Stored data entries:
◆ ◆ ◆

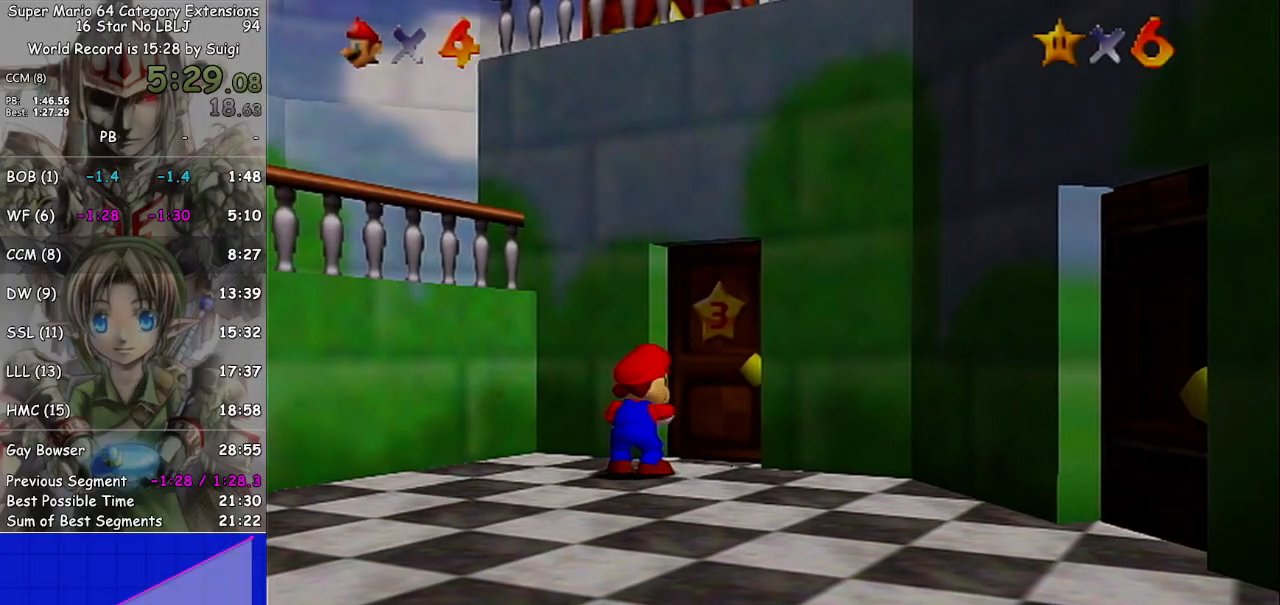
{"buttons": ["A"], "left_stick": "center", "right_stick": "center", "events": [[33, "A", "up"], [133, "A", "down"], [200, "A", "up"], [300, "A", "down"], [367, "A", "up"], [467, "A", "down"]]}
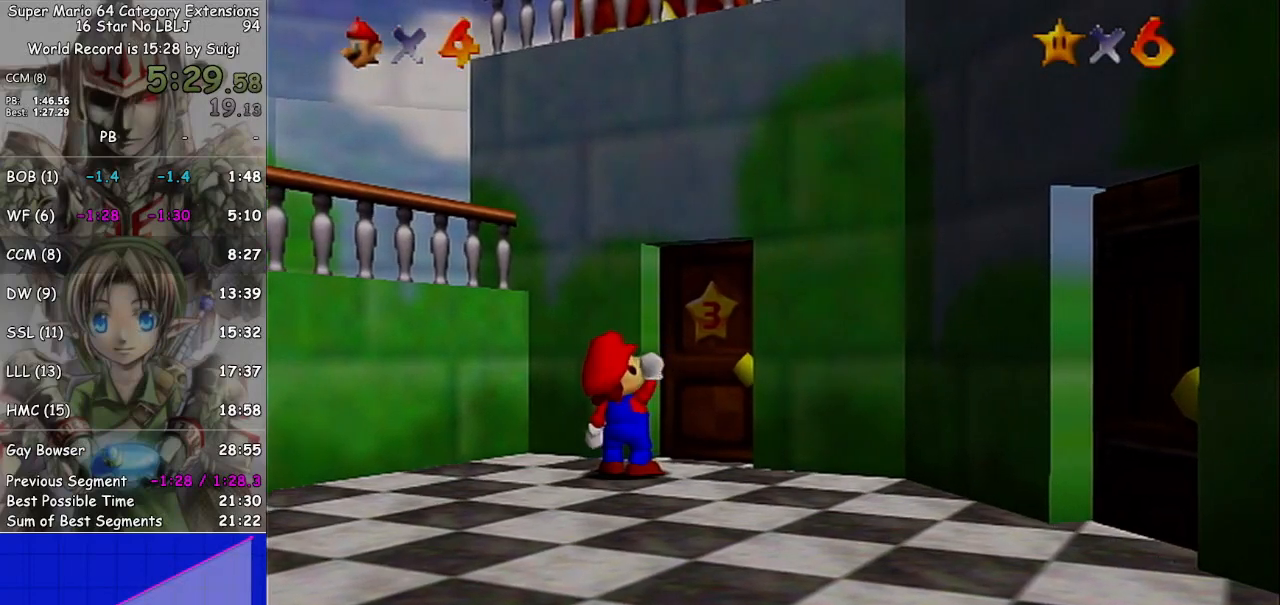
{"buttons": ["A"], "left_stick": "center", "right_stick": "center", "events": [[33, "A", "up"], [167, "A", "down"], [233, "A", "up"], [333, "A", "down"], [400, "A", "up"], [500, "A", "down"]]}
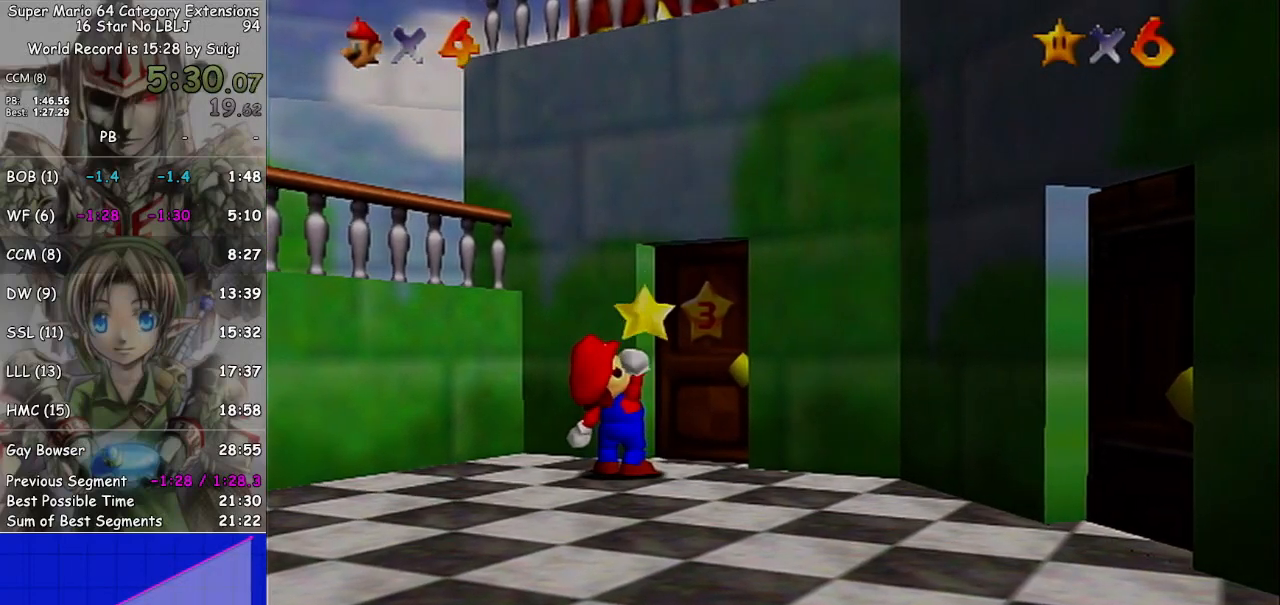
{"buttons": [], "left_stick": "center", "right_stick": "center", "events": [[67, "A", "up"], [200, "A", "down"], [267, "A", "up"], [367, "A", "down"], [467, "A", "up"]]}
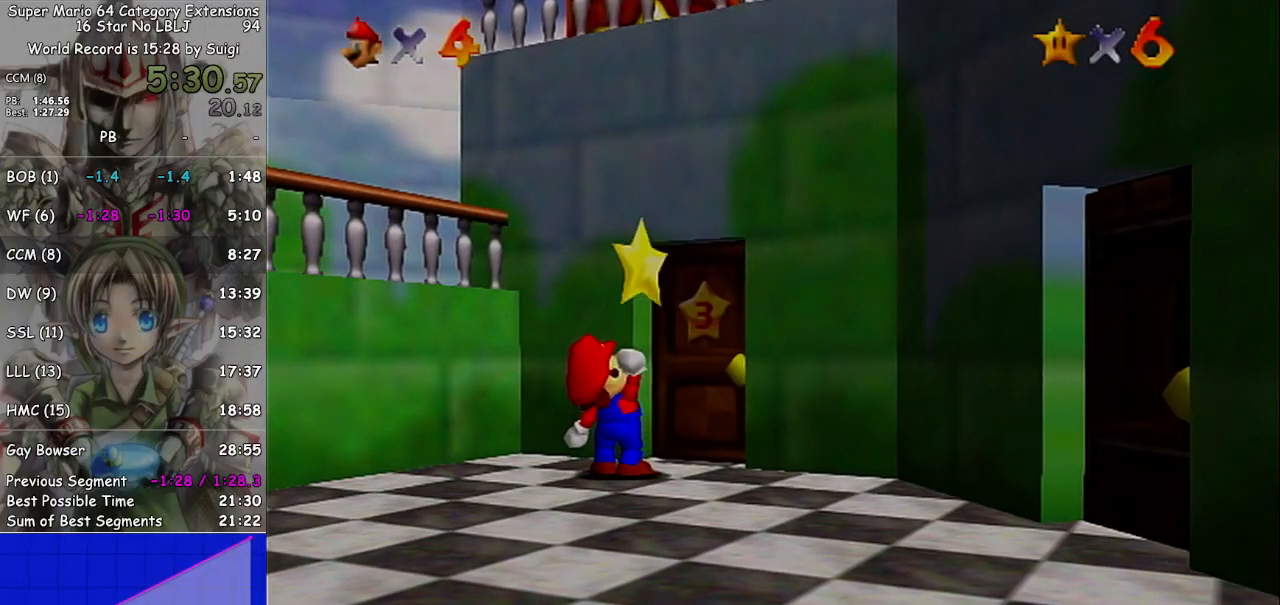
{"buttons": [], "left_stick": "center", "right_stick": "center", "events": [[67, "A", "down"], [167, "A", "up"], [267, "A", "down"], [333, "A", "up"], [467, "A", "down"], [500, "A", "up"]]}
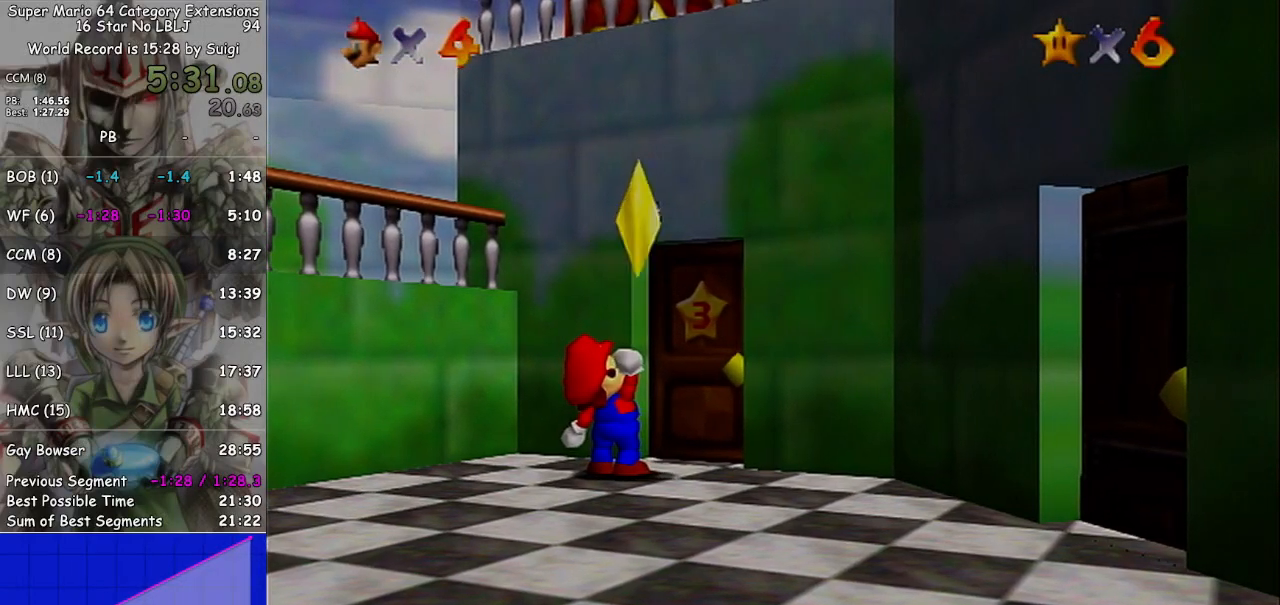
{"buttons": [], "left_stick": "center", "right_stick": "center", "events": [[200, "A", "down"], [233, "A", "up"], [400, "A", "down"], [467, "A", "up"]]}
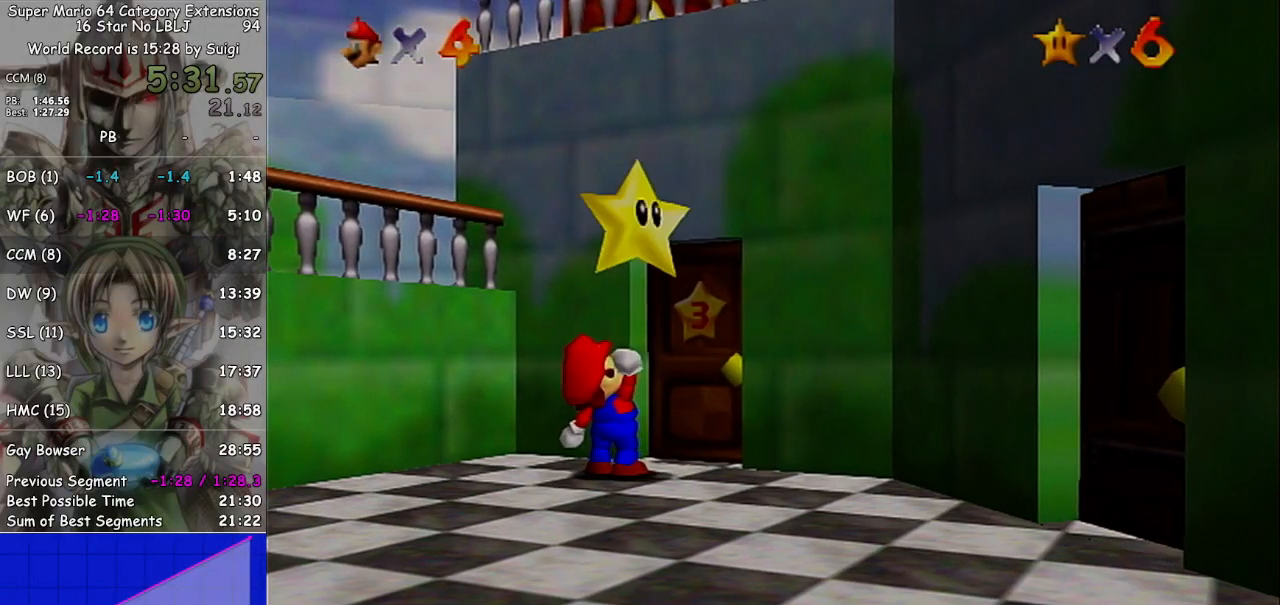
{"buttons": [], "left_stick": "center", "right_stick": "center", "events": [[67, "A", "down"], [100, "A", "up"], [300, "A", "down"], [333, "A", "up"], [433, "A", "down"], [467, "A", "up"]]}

◆ ◆ ◆

Task requirements:
Can you repeat every record above exactly, apart from the pictures?

Exercise output:
{"buttons": ["A"], "left_stick": "center", "right_stick": "center", "events": [[33, "A", "up"], [133, "A", "down"], [200, "A", "up"], [300, "A", "down"], [367, "A", "up"], [467, "A", "down"]]}
{"buttons": ["A"], "left_stick": "center", "right_stick": "center", "events": [[33, "A", "up"], [167, "A", "down"], [233, "A", "up"], [333, "A", "down"], [400, "A", "up"], [500, "A", "down"]]}
{"buttons": [], "left_stick": "center", "right_stick": "center", "events": [[67, "A", "up"], [200, "A", "down"], [267, "A", "up"], [367, "A", "down"], [467, "A", "up"]]}
{"buttons": [], "left_stick": "center", "right_stick": "center", "events": [[67, "A", "down"], [167, "A", "up"], [267, "A", "down"], [333, "A", "up"], [467, "A", "down"], [500, "A", "up"]]}
{"buttons": [], "left_stick": "center", "right_stick": "center", "events": [[200, "A", "down"], [233, "A", "up"], [400, "A", "down"], [467, "A", "up"]]}
{"buttons": [], "left_stick": "center", "right_stick": "center", "events": [[67, "A", "down"], [100, "A", "up"], [300, "A", "down"], [333, "A", "up"], [433, "A", "down"], [467, "A", "up"]]}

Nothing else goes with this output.